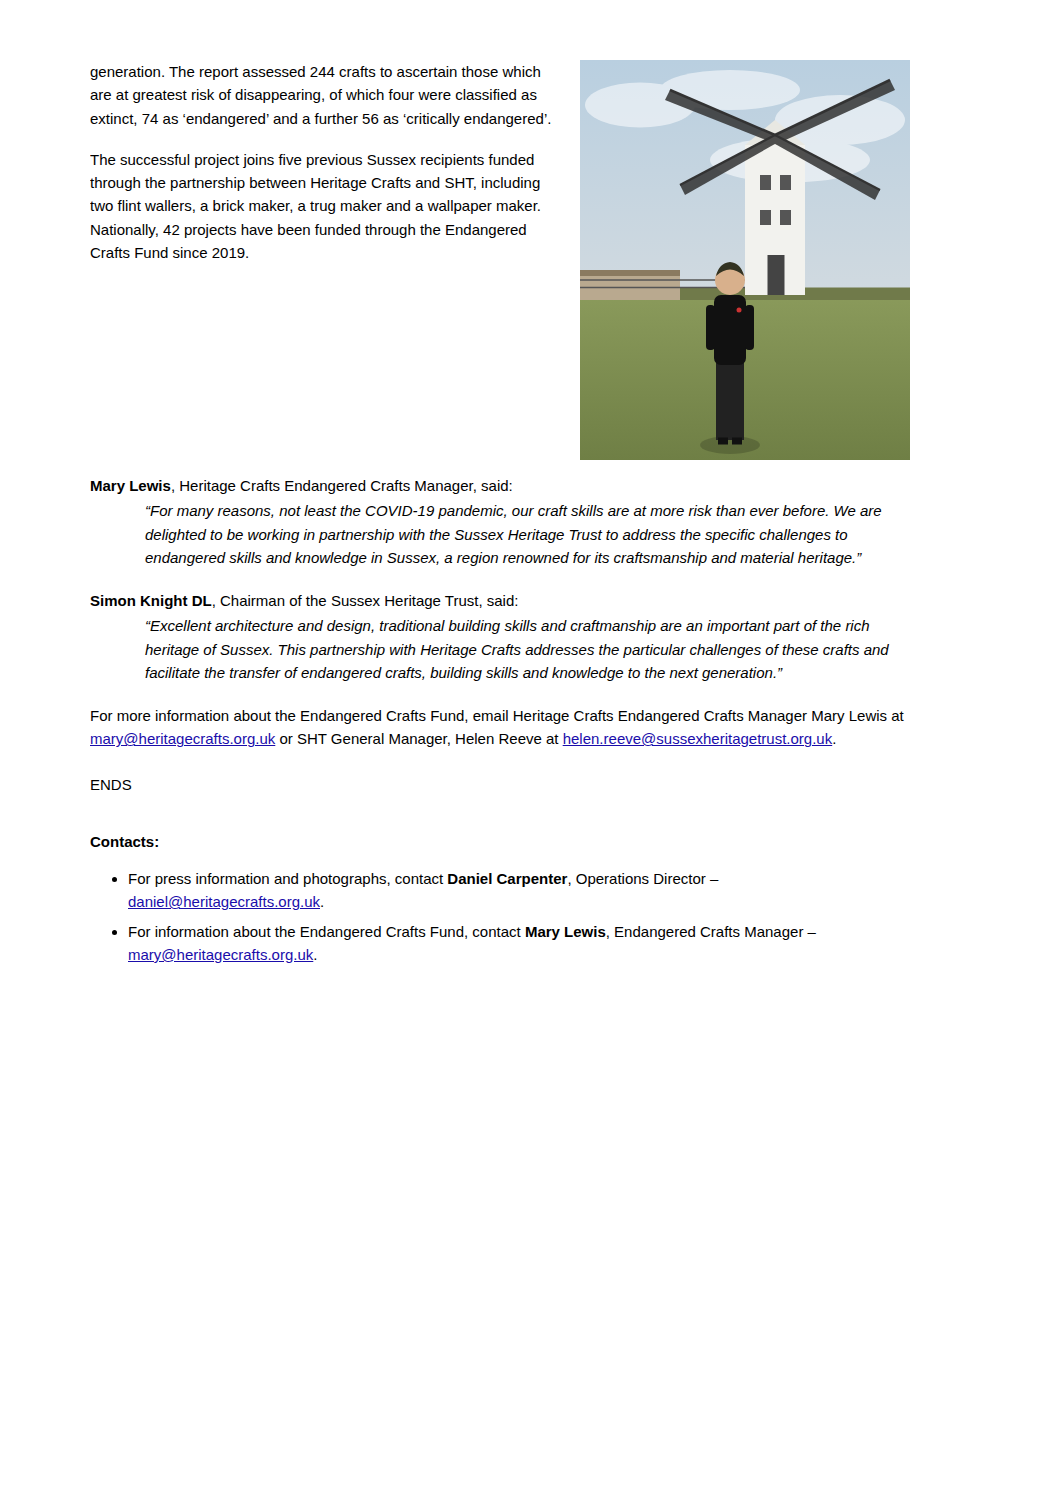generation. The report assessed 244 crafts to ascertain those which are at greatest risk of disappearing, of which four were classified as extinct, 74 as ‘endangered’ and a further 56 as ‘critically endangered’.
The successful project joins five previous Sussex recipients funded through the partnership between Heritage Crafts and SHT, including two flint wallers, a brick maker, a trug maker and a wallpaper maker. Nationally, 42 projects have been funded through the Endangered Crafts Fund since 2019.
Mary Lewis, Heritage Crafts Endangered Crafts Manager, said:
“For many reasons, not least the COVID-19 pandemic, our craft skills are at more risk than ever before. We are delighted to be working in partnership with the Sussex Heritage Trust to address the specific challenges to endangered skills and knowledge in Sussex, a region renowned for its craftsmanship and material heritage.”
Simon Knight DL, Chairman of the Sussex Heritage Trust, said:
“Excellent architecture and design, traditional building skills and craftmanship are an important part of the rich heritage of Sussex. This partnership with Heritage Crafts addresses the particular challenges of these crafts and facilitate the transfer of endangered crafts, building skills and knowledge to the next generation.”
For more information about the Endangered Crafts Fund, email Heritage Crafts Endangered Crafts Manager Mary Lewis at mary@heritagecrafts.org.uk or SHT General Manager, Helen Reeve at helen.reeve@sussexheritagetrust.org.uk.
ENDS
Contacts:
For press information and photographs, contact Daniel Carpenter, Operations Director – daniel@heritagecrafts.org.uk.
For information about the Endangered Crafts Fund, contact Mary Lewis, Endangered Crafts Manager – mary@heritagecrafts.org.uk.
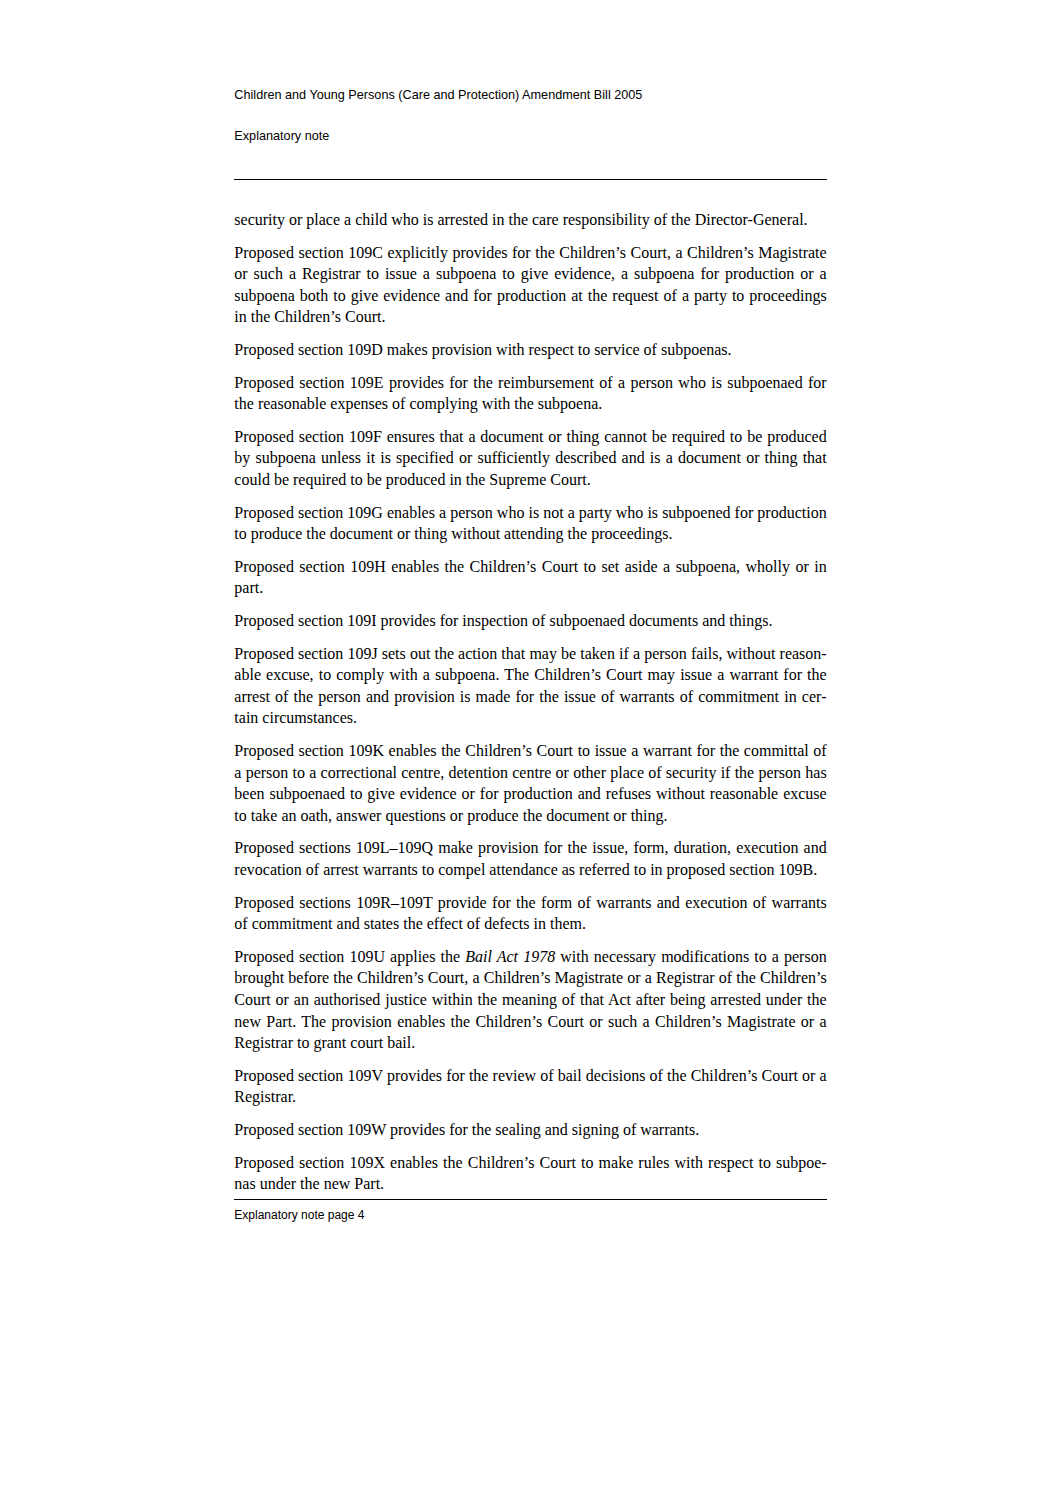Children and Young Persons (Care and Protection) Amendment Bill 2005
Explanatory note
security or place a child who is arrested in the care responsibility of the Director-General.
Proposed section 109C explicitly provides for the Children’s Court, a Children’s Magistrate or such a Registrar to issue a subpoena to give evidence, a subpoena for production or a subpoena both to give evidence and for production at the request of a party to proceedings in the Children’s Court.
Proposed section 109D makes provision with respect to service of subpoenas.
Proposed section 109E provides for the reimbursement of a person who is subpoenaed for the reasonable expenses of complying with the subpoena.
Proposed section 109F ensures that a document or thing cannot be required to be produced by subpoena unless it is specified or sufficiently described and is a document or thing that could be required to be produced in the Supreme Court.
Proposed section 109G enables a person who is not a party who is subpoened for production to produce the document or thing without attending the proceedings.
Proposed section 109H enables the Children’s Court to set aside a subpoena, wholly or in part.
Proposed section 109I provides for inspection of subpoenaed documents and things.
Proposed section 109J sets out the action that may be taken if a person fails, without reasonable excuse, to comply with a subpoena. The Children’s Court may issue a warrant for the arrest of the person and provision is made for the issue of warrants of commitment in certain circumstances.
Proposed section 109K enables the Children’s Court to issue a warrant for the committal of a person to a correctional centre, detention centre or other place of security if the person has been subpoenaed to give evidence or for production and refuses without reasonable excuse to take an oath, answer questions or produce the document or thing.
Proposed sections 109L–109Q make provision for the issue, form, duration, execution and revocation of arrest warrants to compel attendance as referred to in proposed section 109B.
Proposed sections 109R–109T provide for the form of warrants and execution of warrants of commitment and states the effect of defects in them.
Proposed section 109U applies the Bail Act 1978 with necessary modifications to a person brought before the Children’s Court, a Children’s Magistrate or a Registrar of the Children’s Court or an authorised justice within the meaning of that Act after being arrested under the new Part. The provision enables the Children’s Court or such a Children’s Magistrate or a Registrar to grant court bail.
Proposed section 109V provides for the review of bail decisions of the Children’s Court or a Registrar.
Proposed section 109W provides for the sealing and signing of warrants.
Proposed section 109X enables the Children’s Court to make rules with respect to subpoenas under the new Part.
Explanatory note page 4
□ □ □
ACTIVITY: Write only the number of lines in the material above where the string "Director" occurs.

RESPONSE TO THIS EXERCISE: 2